Выезд был неспешным, чинным. Полз по дорогам толстый пестрый дракон, медлительно переваливая через холмы, замирая перед ручьями, подбирая брюхо на мостах. Медленно, переваливаясь, как гигантский червяк, заглотнувший овечье стадо и не способный теперь взмыть в небо на тонких перепончатых крыльях. Флажки беспомощно трепетали в воздухе, и не хватало им упругих потоков, чтобы вытянуться на всю длину.
Анна зябла и в полуденном тепле, но много улыбалась и часто покидала карету, чтобы идти пешком, в обществе служанок, конечно, под всем надлежащим присмотром, но говорила, что чувствует себя хорошо, и капризничала, жалуясь на духоту в карете и скуку. Джордж знал — она немножко дурачит служанок и своих дам, вовсю пользуясь тем, что ей, носящей первенца, все готовы потакать. Видел, что она тревожится, чем дальше к столице, тем сильнее, и вовсе не из-за родов. Избегает отца. Избегает глядеть в лицо гонцам, но смотрит на них пристально через плечо, из-под вуали, из окошка. И ничего не говорит. Никому. Даже мужу.

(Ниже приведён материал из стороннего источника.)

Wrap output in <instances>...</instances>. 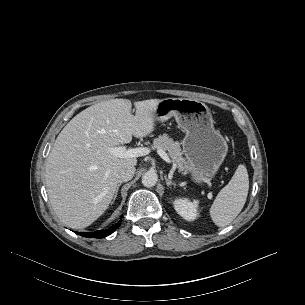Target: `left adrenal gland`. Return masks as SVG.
Instances as JSON below:
<instances>
[{
	"instance_id": "left-adrenal-gland-1",
	"label": "left adrenal gland",
	"mask_w": 305,
	"mask_h": 305,
	"mask_svg": "<svg viewBox=\"0 0 305 305\" xmlns=\"http://www.w3.org/2000/svg\"><path fill=\"white\" fill-rule=\"evenodd\" d=\"M165 178V181H166V184H167V187L170 188L172 185L175 186V182H173L170 178L168 177H164Z\"/></svg>"
}]
</instances>
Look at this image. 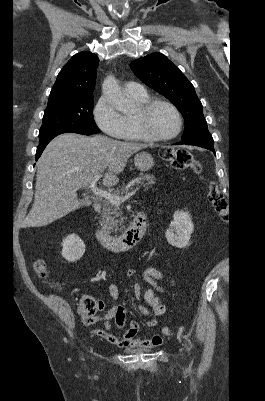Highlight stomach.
Returning <instances> with one entry per match:
<instances>
[{"label": "stomach", "mask_w": 265, "mask_h": 401, "mask_svg": "<svg viewBox=\"0 0 265 401\" xmlns=\"http://www.w3.org/2000/svg\"><path fill=\"white\" fill-rule=\"evenodd\" d=\"M138 170H149L154 164V158L149 152H138L134 158Z\"/></svg>", "instance_id": "obj_1"}]
</instances>
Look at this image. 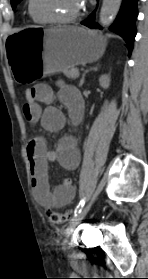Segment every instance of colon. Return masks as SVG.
<instances>
[{
    "instance_id": "1",
    "label": "colon",
    "mask_w": 148,
    "mask_h": 279,
    "mask_svg": "<svg viewBox=\"0 0 148 279\" xmlns=\"http://www.w3.org/2000/svg\"><path fill=\"white\" fill-rule=\"evenodd\" d=\"M34 98H35L34 87L27 88L25 90L26 103L32 102L34 100ZM45 216H46L47 220L52 224H63L68 220L69 213L59 212L57 210L47 208L45 210Z\"/></svg>"
}]
</instances>
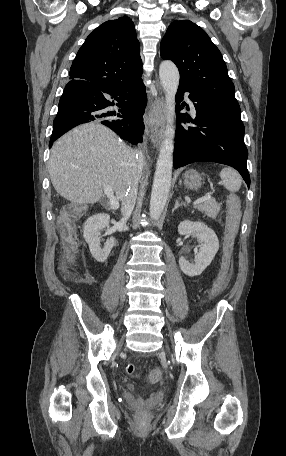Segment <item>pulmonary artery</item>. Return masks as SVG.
Instances as JSON below:
<instances>
[{"label":"pulmonary artery","mask_w":286,"mask_h":456,"mask_svg":"<svg viewBox=\"0 0 286 456\" xmlns=\"http://www.w3.org/2000/svg\"><path fill=\"white\" fill-rule=\"evenodd\" d=\"M188 101H189L190 106H191V112H192L193 114H195V108H194L192 102H191L189 99H188Z\"/></svg>","instance_id":"pulmonary-artery-1"}]
</instances>
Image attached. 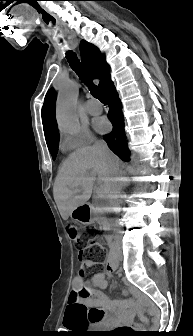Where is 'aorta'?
Instances as JSON below:
<instances>
[{
    "mask_svg": "<svg viewBox=\"0 0 193 336\" xmlns=\"http://www.w3.org/2000/svg\"><path fill=\"white\" fill-rule=\"evenodd\" d=\"M78 92V86L74 81L68 80L61 83L56 103V119L63 132H72L79 128L76 110Z\"/></svg>",
    "mask_w": 193,
    "mask_h": 336,
    "instance_id": "762f6f07",
    "label": "aorta"
}]
</instances>
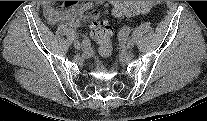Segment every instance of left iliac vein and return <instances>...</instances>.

Тянется змея — и уже видно, что выехали запоздно. Скоро зима, земля не отдает воду, даже когда, о чудо, дождя нет ни ночью, ни утром. Земля чавкает, выпирает сама из себя, блестит, выталкивает наружу мелкие лужицы и не сохнет. Может быть, тесть прав. Может быть, уже поздно для всего. Будь у Мерея под рукой кто-то вроде Джеймса Хейлза, стоило бы ждать беды по зиме, когда станут реки. Но нет у него таких.
И все-таки каждый день за спиной цокало звонко — опоздал, опоздал, опоздал. Джордж знал, почему стучит и цокает. Что месяц нет писем от отца — если все в порядке, их и не будет. Мать пишет раз в три-четыре недели, могла и пропустить день-другой, да и гонцу легко застрять по таким дорогам. Нет вестей от его людей в Инвернессе и Абердине — этих мог задержать Арран. Но Арран не рискнул бы перехватить гонца от Сазерленда, а родич тоже как в воду канул. Что-то могло случиться на севере. Что-то случилось.
При въезде в пригород Джордж это понял окончательно — услышал, может быть, свое имя, или взгляды были не те, или голоса в приветствиях звучали не так, как ожидалось. Отличия — как у двух разных копий, снятых рукой одного писца, ничтожные и явственные, неопределимые, но несомненные. Глаза у тестя казались слишком чистыми, взгляд слишком открытым, невинным, незнающим… и нелюбопытным, а так быть не могло, и уже ясно становилось: тайна, беда, тревога. Молва, пришедшая с севера, как туча, набитая снегом. Дурные вести, темные и тоскливые, как пасмурное утро в самый короткий день.